# [Problem to work on]
Search the records for the word "kommt" and copy each line in which it appears.

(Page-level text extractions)
□ □ □ □
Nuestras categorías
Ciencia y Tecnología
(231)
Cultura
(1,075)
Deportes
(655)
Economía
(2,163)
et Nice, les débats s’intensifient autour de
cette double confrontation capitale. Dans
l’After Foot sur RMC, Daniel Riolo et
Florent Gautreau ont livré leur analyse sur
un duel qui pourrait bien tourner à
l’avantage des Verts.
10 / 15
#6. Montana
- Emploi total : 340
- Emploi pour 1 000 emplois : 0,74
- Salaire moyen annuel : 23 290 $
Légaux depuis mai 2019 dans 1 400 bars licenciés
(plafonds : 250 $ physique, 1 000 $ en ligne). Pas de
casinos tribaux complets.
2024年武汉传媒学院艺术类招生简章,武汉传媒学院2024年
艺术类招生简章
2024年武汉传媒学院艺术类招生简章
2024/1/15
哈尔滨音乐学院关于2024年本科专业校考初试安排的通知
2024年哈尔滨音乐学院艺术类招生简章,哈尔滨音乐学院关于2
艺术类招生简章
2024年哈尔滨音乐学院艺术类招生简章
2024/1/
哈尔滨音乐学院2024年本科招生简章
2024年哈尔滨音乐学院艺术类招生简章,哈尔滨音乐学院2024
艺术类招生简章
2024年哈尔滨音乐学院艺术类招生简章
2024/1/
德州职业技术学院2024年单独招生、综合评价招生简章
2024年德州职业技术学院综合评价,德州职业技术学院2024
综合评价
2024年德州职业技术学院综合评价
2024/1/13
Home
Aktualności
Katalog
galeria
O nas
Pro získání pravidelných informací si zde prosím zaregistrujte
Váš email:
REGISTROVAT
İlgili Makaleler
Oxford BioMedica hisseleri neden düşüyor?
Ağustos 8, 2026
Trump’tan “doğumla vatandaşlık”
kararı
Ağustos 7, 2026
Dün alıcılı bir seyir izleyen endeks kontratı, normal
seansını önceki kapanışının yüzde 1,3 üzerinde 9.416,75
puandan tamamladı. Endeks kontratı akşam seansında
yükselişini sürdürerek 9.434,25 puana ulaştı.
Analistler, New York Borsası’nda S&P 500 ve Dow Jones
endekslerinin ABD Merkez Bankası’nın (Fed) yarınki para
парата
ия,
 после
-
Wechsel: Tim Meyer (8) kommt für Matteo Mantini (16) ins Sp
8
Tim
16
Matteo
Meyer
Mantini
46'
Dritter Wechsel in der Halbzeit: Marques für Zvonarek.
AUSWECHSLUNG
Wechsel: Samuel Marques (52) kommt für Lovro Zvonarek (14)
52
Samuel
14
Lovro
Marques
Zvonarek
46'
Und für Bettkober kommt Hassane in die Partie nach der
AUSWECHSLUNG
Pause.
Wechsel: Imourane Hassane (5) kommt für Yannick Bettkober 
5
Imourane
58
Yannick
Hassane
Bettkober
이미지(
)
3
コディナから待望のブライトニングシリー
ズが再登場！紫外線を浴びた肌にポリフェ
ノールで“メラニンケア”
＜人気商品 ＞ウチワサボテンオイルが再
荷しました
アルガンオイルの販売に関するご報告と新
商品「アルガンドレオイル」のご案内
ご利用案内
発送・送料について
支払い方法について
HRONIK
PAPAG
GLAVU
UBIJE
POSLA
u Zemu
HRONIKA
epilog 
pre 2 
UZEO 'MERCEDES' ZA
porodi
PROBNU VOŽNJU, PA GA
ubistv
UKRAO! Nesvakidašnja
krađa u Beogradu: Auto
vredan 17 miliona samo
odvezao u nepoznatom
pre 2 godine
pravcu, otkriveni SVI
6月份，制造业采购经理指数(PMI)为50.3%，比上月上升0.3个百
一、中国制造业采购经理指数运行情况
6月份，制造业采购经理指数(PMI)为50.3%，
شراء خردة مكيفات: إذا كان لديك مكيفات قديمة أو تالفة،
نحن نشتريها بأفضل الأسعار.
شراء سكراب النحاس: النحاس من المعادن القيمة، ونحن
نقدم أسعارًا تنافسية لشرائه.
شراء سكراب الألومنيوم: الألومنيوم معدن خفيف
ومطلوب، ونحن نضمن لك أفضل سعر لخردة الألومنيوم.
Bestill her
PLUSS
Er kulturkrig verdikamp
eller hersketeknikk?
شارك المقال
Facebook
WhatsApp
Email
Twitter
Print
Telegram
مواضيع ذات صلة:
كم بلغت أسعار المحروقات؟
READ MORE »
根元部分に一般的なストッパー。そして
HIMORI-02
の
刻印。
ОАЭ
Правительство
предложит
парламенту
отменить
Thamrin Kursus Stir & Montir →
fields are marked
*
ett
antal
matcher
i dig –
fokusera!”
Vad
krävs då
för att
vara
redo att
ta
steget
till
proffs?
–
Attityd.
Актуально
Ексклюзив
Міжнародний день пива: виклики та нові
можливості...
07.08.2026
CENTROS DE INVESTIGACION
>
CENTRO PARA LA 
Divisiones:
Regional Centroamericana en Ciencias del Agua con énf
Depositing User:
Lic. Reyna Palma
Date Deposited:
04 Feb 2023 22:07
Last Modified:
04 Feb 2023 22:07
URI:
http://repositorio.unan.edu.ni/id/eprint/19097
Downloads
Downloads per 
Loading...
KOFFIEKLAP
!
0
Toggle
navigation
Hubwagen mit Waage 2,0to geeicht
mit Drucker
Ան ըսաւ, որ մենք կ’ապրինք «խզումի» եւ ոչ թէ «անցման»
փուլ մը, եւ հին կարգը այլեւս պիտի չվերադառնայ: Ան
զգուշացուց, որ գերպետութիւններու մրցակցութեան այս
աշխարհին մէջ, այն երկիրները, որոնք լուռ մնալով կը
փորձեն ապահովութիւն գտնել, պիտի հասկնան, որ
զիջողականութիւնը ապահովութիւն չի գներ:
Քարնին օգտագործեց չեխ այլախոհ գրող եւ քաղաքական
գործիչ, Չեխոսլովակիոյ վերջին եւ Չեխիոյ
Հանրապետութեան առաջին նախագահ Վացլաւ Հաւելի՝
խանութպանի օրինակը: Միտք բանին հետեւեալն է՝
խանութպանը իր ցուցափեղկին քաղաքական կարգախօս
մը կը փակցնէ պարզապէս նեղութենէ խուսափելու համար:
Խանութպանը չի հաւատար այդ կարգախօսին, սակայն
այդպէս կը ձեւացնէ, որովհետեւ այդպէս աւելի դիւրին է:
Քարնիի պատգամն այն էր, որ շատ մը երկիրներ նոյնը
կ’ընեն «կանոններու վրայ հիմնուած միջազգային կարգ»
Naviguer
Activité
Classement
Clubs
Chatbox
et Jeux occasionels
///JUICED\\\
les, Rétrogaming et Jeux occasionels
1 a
□ □ □ □
# [Problem solution]
Wechsel: Tim Meyer (8) kommt für Matteo Mantini (16) ins Sp
Wechsel: Samuel Marques (52) kommt für Lovro Zvonarek (14)
Und für Bettkober kommt Hassane in die Partie nach der
Wechsel: Imourane Hassane (5) kommt für Yannick Bettkober 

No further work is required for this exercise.